本文 ::
上/四国水族館(写真提供:四国水族館) 下/高知県立足摺海洋館 SATOUMI(写真提供:SATOUMI)

色鮮やかな熱帯魚
高知県立足摺海洋館 SATOUMI(写真提供:SATOUMI)
夕日をバックにジャンプする海豚
四国水族館(写真提供:四国水族館)

日本は人口あたりの水族館の数が世界一といわれており、現在、「水族館」と呼ばれる施設は全国に約150もある。

そんな中、2020年6月に四国最大規模の施設として誕生したのが香川県宇多津町の「四国水族館」だ。「四国水景」をテーマにした展示により、四国の自然を体感できる施設となっている。

また同年7月にグランドオープンした「高知県立足摺海洋館SATOUMI(さとうみ)」は、足摺岬周辺の生態系を再現し、プロジェクションマッピングを取り入れた展示も話題だ。この2つの水族館を訪ねて、展示のコンセプトや工夫を探り、両施設の魅力を紹介する。

課題 1 :: 水族館の紹介文を、「そんな中、2020年6月に四」を含むところから「り、両施設の魅力を紹介する。」まで書き直し、「プロジェクションマッピング」を「デジタルアート」に入れ替えてください。
課題 2 :: 水族館の紹介文を、いちばん最後の文のあとから書き足してください。

提供情報 ::
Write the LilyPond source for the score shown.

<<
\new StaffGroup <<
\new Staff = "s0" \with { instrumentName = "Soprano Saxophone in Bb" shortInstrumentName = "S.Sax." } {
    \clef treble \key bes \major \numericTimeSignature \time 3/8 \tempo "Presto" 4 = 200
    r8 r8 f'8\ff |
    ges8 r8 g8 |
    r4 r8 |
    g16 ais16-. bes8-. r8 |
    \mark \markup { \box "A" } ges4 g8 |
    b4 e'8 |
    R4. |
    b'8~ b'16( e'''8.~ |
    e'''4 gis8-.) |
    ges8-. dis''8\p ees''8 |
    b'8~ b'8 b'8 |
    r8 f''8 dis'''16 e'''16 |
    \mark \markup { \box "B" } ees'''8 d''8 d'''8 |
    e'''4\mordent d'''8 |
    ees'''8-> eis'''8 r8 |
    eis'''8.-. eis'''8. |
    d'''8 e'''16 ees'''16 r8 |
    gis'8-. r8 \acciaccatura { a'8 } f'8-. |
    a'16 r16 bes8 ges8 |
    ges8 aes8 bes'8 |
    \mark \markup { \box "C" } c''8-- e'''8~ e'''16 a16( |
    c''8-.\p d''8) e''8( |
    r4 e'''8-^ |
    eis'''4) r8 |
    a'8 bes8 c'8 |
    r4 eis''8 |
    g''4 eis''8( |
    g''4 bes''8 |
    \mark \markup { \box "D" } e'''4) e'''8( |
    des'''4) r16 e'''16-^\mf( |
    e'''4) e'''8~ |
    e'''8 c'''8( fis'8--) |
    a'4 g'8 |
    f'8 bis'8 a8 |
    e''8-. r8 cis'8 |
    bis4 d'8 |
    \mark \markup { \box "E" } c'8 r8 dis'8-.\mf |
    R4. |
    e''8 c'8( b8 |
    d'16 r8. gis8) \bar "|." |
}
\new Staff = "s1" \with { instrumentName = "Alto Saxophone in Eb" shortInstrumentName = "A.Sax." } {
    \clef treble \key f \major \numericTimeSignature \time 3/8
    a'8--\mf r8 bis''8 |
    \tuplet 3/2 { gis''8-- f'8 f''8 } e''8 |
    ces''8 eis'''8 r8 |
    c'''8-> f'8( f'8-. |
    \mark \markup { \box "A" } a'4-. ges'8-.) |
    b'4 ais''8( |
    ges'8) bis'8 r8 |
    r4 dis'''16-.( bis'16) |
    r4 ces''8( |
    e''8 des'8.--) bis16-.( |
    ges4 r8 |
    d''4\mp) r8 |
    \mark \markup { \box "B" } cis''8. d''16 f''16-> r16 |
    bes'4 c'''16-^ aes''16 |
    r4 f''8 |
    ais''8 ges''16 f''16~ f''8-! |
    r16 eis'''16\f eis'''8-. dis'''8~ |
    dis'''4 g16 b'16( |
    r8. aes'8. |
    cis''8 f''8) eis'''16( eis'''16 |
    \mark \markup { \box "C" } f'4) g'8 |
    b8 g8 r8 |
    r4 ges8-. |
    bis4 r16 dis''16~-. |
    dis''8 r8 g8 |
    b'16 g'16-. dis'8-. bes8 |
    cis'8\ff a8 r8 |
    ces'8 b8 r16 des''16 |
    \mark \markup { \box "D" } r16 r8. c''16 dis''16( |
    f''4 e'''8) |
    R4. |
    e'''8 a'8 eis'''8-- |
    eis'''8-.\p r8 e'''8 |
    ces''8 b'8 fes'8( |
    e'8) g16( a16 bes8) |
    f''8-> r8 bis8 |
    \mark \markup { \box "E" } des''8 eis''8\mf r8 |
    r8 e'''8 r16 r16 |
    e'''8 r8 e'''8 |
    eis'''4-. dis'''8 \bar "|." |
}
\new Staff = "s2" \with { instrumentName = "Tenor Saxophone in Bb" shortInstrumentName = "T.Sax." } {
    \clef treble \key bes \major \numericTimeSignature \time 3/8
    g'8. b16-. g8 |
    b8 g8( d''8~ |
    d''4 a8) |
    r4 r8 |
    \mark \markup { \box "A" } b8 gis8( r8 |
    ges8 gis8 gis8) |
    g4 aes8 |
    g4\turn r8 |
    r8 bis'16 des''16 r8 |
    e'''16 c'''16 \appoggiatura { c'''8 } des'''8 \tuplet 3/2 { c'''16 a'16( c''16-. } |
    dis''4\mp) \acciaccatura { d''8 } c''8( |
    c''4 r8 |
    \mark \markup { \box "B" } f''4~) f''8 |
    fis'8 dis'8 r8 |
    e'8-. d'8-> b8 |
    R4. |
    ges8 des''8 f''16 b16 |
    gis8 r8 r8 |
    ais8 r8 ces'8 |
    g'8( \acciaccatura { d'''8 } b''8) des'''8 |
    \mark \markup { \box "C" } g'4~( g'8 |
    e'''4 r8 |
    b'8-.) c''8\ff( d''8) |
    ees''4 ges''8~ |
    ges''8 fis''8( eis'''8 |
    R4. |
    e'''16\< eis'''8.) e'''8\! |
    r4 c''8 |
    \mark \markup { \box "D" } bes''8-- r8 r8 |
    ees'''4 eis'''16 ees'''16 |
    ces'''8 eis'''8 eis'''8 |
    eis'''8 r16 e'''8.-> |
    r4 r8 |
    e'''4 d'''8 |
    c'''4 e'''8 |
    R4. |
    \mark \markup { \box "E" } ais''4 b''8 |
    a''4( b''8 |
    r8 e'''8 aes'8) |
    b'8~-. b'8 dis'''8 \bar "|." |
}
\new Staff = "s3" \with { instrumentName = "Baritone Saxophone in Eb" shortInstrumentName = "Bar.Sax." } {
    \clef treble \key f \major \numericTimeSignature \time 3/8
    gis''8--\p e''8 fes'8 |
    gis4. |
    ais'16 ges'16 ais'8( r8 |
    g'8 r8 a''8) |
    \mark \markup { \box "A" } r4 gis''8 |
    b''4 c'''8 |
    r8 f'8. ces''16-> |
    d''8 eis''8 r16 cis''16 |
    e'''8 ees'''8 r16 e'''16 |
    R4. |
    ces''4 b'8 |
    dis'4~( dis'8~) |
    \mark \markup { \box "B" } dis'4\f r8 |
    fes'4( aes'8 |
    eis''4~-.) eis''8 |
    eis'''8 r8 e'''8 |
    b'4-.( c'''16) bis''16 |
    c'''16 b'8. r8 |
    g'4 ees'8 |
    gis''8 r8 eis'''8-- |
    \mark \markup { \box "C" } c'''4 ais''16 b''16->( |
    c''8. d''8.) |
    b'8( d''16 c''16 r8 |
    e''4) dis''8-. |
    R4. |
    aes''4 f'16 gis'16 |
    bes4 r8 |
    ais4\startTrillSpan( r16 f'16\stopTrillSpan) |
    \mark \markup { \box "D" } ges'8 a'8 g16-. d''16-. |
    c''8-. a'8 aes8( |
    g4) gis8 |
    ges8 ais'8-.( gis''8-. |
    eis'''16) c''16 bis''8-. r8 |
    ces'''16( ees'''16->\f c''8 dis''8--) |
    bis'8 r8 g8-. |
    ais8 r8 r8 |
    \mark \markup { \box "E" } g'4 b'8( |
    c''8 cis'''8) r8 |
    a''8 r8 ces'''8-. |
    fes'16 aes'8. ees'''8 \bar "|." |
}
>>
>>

回答 1 ::
そんな中、2020年6月に四国最大規模の施設として誕生したのが香川県宇多津町の「四国水族館」だ。「四国水景」をテーマにした展示により、四国の自然を体感できる施設となっている。

また同年7月にグランドオープンした「高知県立足摺海洋館SATOUMI(さとうみ)」は、足摺岬周辺の生態系を再現し、デジタルアートを取り入れた展示も話題だ。この2つの水族館を訪ねて、展示のコンセプトや工夫を探り、両施設の魅力を紹介する。

回答 2 ::
[四国水族館]四国に元気を呼び込む新しいランドマーク
大きな水槽(綿津見の景)を楽しむ人々
四国南岸を流れる黒潮の海を再現した「綿津見の景」。水槽は、幅11m、高さ5.5mもあり、スマやアジの仲間などが泳いでいる
右上/シュモクザメをモチーフにしたマスコットキャラクター「しゅこくん」
「四国水景」をテーマに歴史や文化を含めて再現

「四国水族館」は、全国の水族館で唯一、都市名や愛称ではなく「四国」という広域な地名を冠している。多くの水族館は、自治体主導や大企業単体で設立しているのに対して、この施設は複数の地元企業などが共同で設立に奔走した。「発端は地元の人たちの地域活性化への思い。それを受け止めて、瀬戸大橋が架かる四国の玄関口にランドマークとなるような水族館をつくろうというプロジェクトが始まったのです」と松沢慶将(よしまさ)館長。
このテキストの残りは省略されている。